_Reading passage:_
---------------
So there was not an “I” any more—not a basis on which I could organize my self-respect—save my limitless capacity for toil that it seemed I possessed no more. It was strange to have no self—to be like a little boy left alone in a big house, who knew that now he could do anything he wanted to do, but found that there was nothing that he wanted to do—
(The watch is past the hour and I have barely reached my thesis. I have some doubts as to whether this is of general interest, but if anyone wants more, there is plenty left, and your editor will tell me. If you've had enough, say so—but not too loud, because I have the feeling that someone, I'm not sure who, is sound asleep—someone who could have helped me to keep my shop open. It wasn't Lenin, and it wasn't God.)
---------------
_Activity:_ Reproduce the portion of the passage about losing a sense of self that begins at the words "So there was" and ends after the words "it wasn't God.)". The records have no connection to the passage about losing a sense of self.
---------------
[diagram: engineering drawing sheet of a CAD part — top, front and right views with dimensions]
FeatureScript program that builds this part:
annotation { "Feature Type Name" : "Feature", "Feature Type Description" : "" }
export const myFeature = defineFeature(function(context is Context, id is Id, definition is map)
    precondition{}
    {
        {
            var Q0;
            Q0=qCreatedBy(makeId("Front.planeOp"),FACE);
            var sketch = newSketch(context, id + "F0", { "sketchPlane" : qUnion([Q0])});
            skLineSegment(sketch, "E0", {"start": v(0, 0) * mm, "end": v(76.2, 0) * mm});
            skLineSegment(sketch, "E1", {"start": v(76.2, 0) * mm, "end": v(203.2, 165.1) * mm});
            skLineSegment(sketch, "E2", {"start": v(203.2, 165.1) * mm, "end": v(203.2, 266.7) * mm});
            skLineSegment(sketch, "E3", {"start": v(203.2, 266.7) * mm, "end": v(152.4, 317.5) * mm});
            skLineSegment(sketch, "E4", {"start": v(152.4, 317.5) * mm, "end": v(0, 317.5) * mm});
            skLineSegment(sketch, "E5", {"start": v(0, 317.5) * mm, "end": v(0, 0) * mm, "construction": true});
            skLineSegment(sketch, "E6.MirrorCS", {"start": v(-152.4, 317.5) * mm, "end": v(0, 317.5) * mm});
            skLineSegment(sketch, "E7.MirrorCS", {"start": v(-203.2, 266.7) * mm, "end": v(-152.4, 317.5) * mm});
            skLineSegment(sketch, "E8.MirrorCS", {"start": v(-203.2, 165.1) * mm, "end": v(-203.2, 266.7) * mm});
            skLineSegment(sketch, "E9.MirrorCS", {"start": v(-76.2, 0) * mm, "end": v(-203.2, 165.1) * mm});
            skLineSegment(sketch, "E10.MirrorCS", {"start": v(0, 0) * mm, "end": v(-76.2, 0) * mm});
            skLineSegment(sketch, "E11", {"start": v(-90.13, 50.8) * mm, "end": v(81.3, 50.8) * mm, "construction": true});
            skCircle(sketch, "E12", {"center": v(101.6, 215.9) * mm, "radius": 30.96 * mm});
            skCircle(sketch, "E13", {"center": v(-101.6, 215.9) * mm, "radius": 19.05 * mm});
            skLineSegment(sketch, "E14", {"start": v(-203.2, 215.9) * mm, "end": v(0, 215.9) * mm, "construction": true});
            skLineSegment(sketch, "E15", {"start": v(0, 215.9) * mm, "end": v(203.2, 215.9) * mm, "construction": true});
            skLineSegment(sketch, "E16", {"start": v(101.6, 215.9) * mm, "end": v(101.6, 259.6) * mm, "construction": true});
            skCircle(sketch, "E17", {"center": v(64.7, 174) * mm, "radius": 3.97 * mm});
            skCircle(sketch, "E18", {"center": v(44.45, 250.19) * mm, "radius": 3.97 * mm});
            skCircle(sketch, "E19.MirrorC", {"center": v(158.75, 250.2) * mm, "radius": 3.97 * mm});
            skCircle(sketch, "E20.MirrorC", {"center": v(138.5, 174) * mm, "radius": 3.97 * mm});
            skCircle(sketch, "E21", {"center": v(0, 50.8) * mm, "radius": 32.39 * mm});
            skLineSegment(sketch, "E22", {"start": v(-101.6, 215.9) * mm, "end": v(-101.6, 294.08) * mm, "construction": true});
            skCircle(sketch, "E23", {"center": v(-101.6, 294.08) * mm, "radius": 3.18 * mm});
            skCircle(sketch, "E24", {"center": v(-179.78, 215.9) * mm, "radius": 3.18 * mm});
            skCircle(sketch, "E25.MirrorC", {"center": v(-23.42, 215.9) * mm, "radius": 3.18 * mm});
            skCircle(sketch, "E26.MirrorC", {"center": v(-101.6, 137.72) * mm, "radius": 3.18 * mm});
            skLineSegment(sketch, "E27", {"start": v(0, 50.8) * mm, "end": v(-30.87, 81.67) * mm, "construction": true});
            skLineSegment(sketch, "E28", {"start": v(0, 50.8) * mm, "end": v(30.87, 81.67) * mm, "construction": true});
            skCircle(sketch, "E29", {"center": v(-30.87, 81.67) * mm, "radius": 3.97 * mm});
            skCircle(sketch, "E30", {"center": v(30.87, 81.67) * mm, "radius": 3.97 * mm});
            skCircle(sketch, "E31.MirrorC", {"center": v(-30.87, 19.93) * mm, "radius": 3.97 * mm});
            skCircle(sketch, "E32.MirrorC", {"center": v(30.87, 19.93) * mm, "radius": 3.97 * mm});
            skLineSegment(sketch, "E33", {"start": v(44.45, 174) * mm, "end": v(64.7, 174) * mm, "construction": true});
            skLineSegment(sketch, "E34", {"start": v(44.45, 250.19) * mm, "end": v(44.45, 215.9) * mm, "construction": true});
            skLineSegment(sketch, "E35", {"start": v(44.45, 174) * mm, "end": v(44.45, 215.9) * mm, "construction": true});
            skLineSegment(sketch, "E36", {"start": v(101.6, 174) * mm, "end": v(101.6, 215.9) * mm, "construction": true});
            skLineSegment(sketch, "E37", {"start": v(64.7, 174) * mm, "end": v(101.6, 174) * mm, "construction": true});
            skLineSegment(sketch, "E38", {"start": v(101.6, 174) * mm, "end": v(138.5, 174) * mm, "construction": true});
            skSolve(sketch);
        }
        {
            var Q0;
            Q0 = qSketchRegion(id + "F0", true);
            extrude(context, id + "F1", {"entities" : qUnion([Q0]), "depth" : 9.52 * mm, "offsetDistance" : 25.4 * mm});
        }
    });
---------------
_Answer space:_
So there was not an “I” any more—not a basis on which I could organize my self-respect—save my limitless capacity for toil that it seemed I possessed no more. It was strange to have no self—to be like a little boy left alone in a big house, who knew that now he could do anything he wanted to do, but found that there was nothing that he wanted to do—
(The watch is past the hour and I have barely reached my thesis. I have some doubts as to whether this is of general interest, but if anyone wants more, there is plenty left, and your editor will tell me. If you've had enough, say so—but not too loud, because I have the feeling that someone, I'm not sure who, is sound asleep—someone who could have helped me to keep my shop open. It wasn't Lenin, and it wasn't God.)